*** Block opens ***
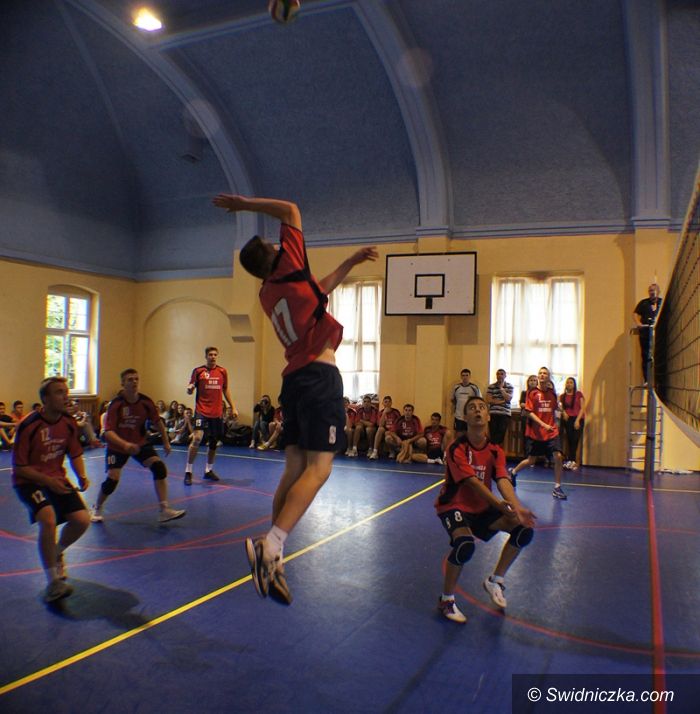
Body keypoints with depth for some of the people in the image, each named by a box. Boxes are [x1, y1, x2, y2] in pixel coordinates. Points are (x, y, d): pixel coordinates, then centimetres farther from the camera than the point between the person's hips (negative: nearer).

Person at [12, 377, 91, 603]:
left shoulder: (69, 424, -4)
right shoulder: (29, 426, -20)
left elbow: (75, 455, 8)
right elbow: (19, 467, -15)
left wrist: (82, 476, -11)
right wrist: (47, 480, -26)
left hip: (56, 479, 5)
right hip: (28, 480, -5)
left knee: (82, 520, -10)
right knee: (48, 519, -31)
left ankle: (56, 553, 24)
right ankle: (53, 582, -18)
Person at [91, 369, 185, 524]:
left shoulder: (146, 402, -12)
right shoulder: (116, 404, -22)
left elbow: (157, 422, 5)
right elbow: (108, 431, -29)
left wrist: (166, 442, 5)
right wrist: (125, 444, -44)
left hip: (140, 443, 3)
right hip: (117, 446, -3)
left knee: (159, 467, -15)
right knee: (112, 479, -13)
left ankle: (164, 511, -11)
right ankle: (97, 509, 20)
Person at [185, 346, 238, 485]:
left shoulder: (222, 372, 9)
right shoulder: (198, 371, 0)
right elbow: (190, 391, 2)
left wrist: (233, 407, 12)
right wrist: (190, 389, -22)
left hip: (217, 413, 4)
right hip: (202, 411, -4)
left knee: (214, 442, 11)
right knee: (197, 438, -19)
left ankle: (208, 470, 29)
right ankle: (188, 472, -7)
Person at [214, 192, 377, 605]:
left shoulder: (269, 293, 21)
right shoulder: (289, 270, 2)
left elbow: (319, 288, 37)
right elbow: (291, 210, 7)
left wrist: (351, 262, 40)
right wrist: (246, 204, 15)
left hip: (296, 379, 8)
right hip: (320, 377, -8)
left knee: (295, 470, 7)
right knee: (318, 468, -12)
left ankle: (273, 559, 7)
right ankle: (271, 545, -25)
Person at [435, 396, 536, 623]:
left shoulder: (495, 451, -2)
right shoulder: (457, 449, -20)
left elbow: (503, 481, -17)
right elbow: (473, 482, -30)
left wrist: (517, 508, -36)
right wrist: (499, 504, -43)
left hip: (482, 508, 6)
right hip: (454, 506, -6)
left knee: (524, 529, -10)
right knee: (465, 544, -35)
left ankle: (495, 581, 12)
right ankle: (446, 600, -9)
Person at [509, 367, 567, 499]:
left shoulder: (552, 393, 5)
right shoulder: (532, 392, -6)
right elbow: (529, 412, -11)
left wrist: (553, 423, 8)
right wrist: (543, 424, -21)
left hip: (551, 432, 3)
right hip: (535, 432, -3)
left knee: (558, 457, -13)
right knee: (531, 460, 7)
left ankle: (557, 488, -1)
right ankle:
*** Block closes ***
Put the data above, from the line containing "right shoulder: (116, 404, -22)" down through the line containing "right wrist: (246, 204, 15)", both included, into a Markdown table with the columns Row and Line, numbering each line and leaving out any blank lines.

» Answer to the problem
| Row | Line |
|---|---|
| 1 | right shoulder: (116, 404, -22) |
| 2 | left elbow: (157, 422, 5) |
| 3 | right elbow: (108, 431, -29) |
| 4 | left wrist: (166, 442, 5) |
| 5 | right wrist: (125, 444, -44) |
| 6 | left hip: (140, 443, 3) |
| 7 | right hip: (117, 446, -3) |
| 8 | left knee: (159, 467, -15) |
| 9 | right knee: (112, 479, -13) |
| 10 | left ankle: (164, 511, -11) |
| 11 | right ankle: (97, 509, 20) |
| 12 | Person at [185, 346, 238, 485]: |
| 13 | left shoulder: (222, 372, 9) |
| 14 | right shoulder: (198, 371, 0) |
| 15 | right elbow: (190, 391, 2) |
| 16 | left wrist: (233, 407, 12) |
| 17 | right wrist: (190, 389, -22) |
| 18 | left hip: (217, 413, 4) |
| 19 | right hip: (202, 411, -4) |
| 20 | left knee: (214, 442, 11) |
| 21 | right knee: (197, 438, -19) |
| 22 | left ankle: (208, 470, 29) |
| 23 | right ankle: (188, 472, -7) |
| 24 | Person at [214, 192, 377, 605]: |
| 25 | left shoulder: (269, 293, 21) |
| 26 | right shoulder: (289, 270, 2) |
| 27 | left elbow: (319, 288, 37) |
| 28 | right elbow: (291, 210, 7) |
| 29 | left wrist: (351, 262, 40) |
| 30 | right wrist: (246, 204, 15) |